TASK BRIEF: Reproduce the records word for word, beginning with the line that contains "pose: elev=8.9 azim=334.1" and continuing through the line that contains "Dot at: (183, 168)".
+++ MATERIAL FOR THE TASK +++
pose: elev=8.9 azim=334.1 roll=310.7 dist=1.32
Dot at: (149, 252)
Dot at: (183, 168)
+++
+++ MATERIAL FOR THE TASK +++
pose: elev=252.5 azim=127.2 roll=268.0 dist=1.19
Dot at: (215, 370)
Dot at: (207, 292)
+++
RESULT:
pose: elev=8.9 azim=334.1 roll=310.7 dist=1.32
Dot at: (149, 252)
Dot at: (183, 168)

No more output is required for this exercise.